Most people, when they think of Spartacus, think of a certain leading man with a dimple in his chin. Kirk Douglas' portrayal is legendary — and above, you can reacquaint yourself with the most well known scene in Stanley Kubrick's 1960 film. (Besides, of course all of Tony Curtis' lines — Antoninus clearly got to Rome by way of the Bronx.)
Today, we're talking to Barry Strauss about his book The Spartacus War, which takes the legend of Spartacus and makes it flesh. When asked why he wrote about such a well beloved figure — of whom much has already been written — he answered by exploring how much each generation has, in its own way, identified with the character.

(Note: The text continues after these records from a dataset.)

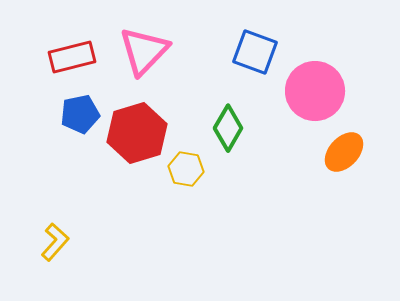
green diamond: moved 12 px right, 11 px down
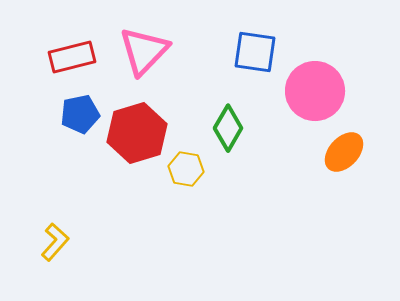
blue square: rotated 12 degrees counterclockwise
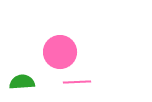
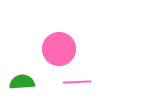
pink circle: moved 1 px left, 3 px up
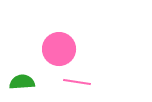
pink line: rotated 12 degrees clockwise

I wanted to write a book that made us think differently about a man whose image was still preserved in the amber of outdated twentieth-century concerns. Our Spartacus was shaped by the ideas of communists and their opponents, men like the blacklisted Hollywood writer Dalton Trumbo, who wrote the screenplay for the movie Spartacus and Howard Fast, who wrote the book on which the movie was based. Both Trumbo and Fast were communists who did jail time in the McCarthy era. Spartacus was shaped too by the ideas of anti-Communists like U.S. President Ronald Reagan, who invoked Spartacus as a hero of freedom, and Arthur Koestler, a disillusioned ex-Communist who wrote a novel in which Spartacus is a revolutionary who is corrupted by power, like Lenin or Stalin.